Я не выношу повисшего вопроса! Нельзя же, чтоб жизнь останавливалась из-за чьих-то претензий. В таких случаях я первая махаю рукой, претензии снимаются, и жизнь идет своим чередом… («Оборванец»).
Как заклинание, «самогипноз» звучат слова, произносимые героями в финальных сценах пьесы О. Мухиной «Таня-Таня»: «И все у вас хорошо», «Хороша жизнь!», «Хорошо сидим», «Эх, хорошо-то как!», «Просто счастье наземле!». И только диссонансом в этом умиротворяющем хоре прозвучат заключительные реплики: «Мама!», «Как кровь…», но это ведь всего-навсего о пролитом на костюм красном вине…
Есть круг современных молодых драматургов, работающих в более традиционной чеховской манере, где бытовые ситуации, внешняя линия будничных событий «вытягивает» многоуровневый подтекст, придавая историям, описанным в драме, философское наполнение. Это интересные опыты в творчестве О. Михайловой, К. Драгунской, А. Слаповского. Может быть, они недостаточно высоки в художественном отношении, но представляют повод для разговора о чеховских традициях на современном этапе.
В пьесе А. Слаповского «Русская тоска» (Сюжеты. 1990. № 5) самим названием подчеркивается созвучие с русской классикой. Ситуация – типично бытовая. В ожидании автобуса на российском деревенском (вечном!) бездорожье, в дождь, грязь непролазную, собирается группа людей. (Испытанный в искусстве композиционный прием «робинзонады», ограниченного пространства и времени.) Автор создает диалоги-споры, в которых попутно с житейскими «выясняловками» поднимаются «вечные» вопросы. Выделяется группа молодых – Антон, Сергей, Вера – не нашедших себя, разочарованных, тоскующих, летящих в неизвестное, ищущих опоры и гармонии с миром, но как ее достигнуть? «Просто жить?..» «Творить?» Антон: «Там видно будет! Это же наш родной вечный девиз: там видно будет! А где там – неизвестно».
В общем, «тоска-а-а!».
Спорят о смысле жизни, добре и зле, борьбе и смирении, отцах и детях, жизни и смерти. Есть в пьесе и «чеховский Прохожий», названный «Гением жизни», странный персонаж, призывающий «терпеть и любить себя будущих», проповедующий непротивление и ожидание «самих себя». Все его доводы в пользу того, что надо просто «дело делать» и «жить жизнью», разбиваются, отвергаются героями; новоявленного пророка объявляют психом, сбежавшим из психушки, на что гонимый отвечает довольно загадочно: «Для кого – психушка, а для кого – общество Гениев Жизни. Они ничего не ждут. Они уже дождались… Каждый дождался сам себя…» Мотив жизни как сумасшедшего дома в противопоставлении с картиной гармоничного мира природы – тоже из русской классики. Не случайно в самые накаленные моменты взаимной ругани и выяснения отношений именно Гений жизни просит замолчать и послушать жаворонка.
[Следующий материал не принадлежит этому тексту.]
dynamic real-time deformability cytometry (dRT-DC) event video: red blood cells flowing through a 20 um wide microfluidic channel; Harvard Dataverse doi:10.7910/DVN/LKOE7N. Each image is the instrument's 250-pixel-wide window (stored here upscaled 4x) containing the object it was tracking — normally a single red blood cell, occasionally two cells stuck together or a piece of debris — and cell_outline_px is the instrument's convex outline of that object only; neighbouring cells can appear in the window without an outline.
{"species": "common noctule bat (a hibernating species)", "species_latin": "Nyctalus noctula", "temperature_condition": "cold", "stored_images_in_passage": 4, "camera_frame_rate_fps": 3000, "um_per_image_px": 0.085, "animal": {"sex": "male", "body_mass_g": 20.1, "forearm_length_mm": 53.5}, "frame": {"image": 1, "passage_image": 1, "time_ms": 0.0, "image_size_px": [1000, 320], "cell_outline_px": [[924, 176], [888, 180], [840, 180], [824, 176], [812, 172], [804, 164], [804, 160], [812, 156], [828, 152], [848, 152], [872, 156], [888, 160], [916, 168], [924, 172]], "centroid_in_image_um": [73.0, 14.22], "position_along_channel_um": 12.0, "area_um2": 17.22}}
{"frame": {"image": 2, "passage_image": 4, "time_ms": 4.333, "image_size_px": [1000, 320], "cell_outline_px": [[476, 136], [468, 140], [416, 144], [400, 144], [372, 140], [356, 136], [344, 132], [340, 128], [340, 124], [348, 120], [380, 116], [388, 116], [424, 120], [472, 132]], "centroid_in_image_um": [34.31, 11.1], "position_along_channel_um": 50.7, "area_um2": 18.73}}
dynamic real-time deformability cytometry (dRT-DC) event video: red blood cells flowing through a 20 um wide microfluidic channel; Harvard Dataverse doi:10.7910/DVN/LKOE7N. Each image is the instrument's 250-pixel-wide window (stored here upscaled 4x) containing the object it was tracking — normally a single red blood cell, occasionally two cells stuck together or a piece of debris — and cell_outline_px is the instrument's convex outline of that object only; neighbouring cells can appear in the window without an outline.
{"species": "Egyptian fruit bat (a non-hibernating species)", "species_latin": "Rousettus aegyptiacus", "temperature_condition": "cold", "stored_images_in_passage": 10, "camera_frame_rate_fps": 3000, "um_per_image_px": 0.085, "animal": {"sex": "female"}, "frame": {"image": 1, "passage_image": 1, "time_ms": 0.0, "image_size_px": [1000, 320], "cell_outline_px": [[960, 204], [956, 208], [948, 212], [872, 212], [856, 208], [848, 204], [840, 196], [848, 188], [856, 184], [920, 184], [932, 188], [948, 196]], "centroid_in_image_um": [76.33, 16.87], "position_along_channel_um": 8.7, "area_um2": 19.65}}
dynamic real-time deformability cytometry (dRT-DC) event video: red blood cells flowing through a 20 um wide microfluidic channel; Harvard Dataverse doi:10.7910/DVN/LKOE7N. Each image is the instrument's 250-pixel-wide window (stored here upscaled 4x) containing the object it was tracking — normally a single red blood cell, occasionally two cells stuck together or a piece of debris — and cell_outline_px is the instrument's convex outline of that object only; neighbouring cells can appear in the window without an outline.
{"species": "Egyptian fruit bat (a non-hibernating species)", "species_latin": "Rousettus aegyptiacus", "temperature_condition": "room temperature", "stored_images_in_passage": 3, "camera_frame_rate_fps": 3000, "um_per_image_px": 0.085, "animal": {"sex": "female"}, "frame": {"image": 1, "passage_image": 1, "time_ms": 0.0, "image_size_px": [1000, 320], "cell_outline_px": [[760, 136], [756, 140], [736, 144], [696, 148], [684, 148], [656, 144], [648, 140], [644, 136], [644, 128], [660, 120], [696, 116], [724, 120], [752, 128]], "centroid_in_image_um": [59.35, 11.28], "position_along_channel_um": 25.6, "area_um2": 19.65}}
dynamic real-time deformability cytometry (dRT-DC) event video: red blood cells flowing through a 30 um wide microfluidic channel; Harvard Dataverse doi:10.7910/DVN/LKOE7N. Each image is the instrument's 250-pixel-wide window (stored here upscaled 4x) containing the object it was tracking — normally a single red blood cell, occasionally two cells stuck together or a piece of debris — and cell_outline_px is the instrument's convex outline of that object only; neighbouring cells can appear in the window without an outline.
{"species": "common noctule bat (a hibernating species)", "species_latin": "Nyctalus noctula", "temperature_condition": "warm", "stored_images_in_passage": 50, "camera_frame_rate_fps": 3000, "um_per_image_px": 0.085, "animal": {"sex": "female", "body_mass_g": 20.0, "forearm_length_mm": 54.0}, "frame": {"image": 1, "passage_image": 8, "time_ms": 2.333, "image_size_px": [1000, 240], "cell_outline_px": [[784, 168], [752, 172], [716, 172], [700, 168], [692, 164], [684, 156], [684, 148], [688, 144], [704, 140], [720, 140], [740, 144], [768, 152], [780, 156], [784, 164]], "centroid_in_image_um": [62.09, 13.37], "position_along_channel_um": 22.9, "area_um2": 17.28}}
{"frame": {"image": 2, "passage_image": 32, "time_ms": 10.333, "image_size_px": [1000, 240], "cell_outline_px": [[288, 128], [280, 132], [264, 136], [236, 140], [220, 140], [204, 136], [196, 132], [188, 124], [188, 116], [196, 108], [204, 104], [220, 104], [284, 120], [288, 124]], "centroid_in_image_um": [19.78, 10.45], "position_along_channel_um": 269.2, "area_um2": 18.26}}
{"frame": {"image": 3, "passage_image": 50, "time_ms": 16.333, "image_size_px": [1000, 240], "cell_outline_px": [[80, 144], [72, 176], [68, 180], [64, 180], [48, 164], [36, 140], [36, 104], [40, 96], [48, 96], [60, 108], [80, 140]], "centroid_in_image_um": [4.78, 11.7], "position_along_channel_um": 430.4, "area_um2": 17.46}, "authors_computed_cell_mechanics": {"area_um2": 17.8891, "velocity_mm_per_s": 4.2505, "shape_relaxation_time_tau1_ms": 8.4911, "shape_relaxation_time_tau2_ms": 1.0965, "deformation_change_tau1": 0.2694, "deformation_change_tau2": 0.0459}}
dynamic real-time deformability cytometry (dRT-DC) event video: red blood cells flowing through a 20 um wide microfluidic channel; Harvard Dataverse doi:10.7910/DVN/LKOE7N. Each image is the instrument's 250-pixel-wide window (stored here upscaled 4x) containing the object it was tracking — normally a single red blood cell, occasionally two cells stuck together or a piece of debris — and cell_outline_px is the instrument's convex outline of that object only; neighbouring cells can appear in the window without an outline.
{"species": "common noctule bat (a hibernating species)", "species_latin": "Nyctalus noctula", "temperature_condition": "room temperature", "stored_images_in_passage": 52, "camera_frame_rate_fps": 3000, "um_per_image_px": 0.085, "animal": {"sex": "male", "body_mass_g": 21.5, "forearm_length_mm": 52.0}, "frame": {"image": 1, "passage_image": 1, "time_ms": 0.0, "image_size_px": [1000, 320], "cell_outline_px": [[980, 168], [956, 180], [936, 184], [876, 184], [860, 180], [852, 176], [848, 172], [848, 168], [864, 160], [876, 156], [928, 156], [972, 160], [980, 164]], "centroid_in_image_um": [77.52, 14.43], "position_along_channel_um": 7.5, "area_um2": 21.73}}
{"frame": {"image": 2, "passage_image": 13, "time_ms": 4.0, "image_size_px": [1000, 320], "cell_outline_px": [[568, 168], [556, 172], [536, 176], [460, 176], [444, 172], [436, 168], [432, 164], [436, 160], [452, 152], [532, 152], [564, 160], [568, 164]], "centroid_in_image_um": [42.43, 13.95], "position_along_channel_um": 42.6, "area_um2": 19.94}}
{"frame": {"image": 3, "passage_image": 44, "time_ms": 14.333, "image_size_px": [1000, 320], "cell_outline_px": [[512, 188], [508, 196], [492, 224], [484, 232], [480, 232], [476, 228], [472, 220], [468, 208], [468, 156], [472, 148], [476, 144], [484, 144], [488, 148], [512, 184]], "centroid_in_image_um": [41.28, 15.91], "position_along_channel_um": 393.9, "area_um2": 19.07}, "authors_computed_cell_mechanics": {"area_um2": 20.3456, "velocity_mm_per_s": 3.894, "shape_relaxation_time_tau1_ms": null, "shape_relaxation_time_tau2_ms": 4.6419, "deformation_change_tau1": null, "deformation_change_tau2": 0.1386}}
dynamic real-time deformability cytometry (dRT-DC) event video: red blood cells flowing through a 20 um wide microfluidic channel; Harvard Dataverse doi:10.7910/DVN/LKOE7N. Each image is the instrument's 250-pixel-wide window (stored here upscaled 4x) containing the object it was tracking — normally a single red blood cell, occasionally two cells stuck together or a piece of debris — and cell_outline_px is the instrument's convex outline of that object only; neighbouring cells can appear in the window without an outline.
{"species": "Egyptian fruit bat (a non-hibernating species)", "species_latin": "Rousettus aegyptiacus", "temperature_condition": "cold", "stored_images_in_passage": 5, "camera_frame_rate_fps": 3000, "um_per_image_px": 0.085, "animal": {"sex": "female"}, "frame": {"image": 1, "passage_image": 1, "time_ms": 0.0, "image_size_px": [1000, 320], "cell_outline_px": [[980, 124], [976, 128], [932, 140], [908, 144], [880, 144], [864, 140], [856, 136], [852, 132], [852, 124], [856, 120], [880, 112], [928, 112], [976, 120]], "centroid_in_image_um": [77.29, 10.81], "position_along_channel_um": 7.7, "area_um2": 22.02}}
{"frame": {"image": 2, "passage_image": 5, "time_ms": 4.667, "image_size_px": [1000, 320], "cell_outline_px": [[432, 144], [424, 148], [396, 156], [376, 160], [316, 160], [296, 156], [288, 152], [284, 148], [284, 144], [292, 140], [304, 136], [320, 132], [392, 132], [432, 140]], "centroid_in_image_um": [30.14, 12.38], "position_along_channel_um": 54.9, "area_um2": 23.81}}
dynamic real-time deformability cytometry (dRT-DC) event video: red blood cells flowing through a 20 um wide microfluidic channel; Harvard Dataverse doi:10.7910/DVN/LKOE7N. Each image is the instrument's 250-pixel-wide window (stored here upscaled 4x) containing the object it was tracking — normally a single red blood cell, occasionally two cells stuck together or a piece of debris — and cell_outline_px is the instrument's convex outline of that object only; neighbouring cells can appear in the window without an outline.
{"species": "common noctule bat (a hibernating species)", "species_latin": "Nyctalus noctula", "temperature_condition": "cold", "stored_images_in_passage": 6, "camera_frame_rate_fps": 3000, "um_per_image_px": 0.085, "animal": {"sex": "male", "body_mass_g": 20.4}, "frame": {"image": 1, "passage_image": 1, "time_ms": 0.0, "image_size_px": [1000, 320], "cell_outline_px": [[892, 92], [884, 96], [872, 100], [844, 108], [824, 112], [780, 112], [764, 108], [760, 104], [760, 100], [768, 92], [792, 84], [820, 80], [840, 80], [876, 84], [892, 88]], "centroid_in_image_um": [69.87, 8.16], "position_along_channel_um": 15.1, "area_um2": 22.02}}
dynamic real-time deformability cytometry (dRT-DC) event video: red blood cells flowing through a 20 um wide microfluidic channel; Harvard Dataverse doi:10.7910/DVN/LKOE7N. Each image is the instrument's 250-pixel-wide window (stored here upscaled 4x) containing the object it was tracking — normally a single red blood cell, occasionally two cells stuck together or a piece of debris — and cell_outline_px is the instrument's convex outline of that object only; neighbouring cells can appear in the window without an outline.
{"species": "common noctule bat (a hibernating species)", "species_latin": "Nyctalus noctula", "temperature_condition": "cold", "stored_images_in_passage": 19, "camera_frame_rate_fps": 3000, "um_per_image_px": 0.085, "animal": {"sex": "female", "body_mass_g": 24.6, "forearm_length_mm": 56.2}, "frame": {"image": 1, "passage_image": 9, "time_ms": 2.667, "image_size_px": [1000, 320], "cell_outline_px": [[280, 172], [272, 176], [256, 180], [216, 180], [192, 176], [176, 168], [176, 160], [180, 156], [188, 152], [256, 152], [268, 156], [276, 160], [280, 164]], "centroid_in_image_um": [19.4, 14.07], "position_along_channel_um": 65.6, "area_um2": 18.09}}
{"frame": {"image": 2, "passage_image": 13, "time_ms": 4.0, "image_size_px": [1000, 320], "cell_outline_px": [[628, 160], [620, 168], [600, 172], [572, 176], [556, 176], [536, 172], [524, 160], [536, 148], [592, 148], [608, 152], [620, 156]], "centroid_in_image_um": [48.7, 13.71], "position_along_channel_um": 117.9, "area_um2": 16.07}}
В финале «Русской тоски» звучит унылая песня Антона, «провокатора» в спорах, о путях к счастью. Она прерывается приходом долгожданного автобуса. Так ничего и не прояснили герои в своей жизненной программе, разговоры ничего никому не доказали: нити поднятых проблем еще более затянулись новыми узлами, никакие «конструктивные предложения» по перестройке жизни не срабатывают, сходу отвергаются. «Но – жаворонок поет»… (заключительная ремарка пьесы), как бы ни портила его вечную песню будничная суета сует.